Centre Le groupe Villemain resserre son périmètre mais dope ses fonds propres

Numéro deux de la restauration des monuments historiques, le groupe Villemain retrouve la voie de la croissance. En difficulté depuis la mi-2014, il vient d’obtenir la validation du plan de sauvegarde de sa holding ainsi que du plan de continuation de Roc’ Resort, l’une de ses dix sociétés. Le P-DG Christophe Villemain a notamment fait entrer au capital le fonds d’investissement multirégional Sofimac, qui injecte 3 millions d’euros pour doper les fonds propres de l’entreprise. Christophe Villemain apporte quant à lui 300 000 euros supplémentaires et conserve 57 % du capital.

Cet accord intervient à la suite d’une réduction du périmètre du groupe, basé à Saint-Cyr-en-Val, près d’Orléans (Loiret), qui participe à la rénovation de nombreuses cathédrales et châteaux dans l’ouest de la France. Pour préserver sa trésorerie, Christophe Villemain s’est séparé de deux de ses sociétés et en a fermé une troisième, en Aquitaine. Son groupe emploie désormais 340 salariés (dont 200 compagnons) et réalise 32 millions de chiffre d’affaires, contre 50 millions il y a deux ans.

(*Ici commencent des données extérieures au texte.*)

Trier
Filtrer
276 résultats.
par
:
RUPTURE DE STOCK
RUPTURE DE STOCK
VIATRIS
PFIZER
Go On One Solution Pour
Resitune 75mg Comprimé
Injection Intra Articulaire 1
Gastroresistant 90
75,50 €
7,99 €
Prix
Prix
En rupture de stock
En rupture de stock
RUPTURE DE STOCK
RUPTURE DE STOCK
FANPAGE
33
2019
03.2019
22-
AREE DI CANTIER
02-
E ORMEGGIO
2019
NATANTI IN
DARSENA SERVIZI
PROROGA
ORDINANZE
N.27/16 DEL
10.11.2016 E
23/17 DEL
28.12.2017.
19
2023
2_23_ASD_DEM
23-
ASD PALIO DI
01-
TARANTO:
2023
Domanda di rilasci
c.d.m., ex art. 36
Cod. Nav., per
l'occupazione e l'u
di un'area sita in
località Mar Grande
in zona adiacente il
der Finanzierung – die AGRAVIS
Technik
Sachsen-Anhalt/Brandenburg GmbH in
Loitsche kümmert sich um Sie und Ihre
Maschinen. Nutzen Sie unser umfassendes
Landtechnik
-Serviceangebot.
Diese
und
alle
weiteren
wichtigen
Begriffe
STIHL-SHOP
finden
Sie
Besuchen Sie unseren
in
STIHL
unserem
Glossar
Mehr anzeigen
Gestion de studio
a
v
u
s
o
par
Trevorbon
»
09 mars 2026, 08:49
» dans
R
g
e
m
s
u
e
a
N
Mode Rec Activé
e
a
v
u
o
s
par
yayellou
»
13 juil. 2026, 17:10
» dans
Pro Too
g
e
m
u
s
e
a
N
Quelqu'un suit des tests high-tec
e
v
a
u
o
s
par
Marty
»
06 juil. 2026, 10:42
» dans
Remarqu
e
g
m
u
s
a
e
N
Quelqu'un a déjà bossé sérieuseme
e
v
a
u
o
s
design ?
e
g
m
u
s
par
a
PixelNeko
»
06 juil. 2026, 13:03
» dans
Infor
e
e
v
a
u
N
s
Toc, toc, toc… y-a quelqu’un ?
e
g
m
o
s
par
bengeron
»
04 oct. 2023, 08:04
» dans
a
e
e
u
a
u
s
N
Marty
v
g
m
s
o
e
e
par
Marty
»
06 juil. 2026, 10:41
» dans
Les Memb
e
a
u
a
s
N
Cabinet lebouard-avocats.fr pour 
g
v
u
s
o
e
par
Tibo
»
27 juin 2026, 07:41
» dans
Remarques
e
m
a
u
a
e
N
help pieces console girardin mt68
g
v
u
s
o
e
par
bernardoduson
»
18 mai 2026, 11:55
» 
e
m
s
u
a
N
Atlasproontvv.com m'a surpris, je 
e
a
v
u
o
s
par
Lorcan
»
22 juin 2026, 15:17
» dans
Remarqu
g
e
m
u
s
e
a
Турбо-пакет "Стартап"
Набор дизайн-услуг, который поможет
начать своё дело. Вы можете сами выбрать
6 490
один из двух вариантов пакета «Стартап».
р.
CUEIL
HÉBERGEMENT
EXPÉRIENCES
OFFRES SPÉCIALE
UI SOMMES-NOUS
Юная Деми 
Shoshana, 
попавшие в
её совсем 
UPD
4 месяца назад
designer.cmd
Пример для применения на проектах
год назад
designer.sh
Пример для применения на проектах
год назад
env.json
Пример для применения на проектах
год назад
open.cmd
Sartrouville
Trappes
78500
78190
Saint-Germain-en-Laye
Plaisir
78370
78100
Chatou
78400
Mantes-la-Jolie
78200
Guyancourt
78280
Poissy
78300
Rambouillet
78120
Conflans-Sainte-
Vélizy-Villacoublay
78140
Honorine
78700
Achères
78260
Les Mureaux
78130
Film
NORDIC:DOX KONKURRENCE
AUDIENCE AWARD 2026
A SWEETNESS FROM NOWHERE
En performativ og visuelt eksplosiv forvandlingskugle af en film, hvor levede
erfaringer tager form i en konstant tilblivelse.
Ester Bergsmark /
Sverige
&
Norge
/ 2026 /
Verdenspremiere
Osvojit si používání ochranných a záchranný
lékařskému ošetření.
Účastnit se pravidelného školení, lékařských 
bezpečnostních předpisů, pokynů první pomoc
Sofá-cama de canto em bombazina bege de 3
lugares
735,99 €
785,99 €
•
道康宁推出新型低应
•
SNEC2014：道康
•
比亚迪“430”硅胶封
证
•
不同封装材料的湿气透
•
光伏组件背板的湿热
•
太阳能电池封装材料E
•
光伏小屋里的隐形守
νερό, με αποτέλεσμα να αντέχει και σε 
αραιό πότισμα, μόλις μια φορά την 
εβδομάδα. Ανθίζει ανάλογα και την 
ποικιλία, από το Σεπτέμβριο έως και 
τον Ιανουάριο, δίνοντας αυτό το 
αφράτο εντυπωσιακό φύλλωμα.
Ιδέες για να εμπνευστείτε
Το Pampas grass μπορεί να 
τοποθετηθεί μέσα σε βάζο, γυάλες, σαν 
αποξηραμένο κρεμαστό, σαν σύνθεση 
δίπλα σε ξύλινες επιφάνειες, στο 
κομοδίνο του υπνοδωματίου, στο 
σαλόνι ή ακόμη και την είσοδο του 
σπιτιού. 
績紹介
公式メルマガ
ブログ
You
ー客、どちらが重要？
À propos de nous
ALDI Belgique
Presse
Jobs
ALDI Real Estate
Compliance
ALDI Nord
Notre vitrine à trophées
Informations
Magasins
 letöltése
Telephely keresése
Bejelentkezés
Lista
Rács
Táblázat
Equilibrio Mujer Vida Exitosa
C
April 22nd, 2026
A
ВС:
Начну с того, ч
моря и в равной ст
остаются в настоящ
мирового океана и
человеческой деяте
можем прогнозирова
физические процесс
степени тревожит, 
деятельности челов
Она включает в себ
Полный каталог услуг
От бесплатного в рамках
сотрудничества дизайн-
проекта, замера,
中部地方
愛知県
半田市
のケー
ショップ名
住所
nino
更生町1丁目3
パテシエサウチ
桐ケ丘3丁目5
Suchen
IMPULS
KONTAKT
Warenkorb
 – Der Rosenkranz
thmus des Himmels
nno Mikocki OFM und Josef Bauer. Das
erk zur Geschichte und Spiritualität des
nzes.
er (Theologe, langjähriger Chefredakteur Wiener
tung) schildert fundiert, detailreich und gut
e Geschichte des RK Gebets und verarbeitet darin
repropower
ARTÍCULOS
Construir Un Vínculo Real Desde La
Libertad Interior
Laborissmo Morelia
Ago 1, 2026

Carnet plein pendant sept mois. Avec sept mois de carnet de commande en stock, le groupe Villemain espère retrouver rapidement la confiance de ses fournisseurs, même si le litige à l’origine de ses difficultés n’est toujours pas réglé. Depuis deux ans, il réclame à Bouygues, l’un de ses donneurs d’ordres, le paiement d’un surcoût de 13 millions d’euros concernant le chantier de rénovation de l’ancien hôpital Laennec à Paris. Des expertises sont en cours, et l’affaire est en attente de jugement devant le tribunal de grande instance de Paris.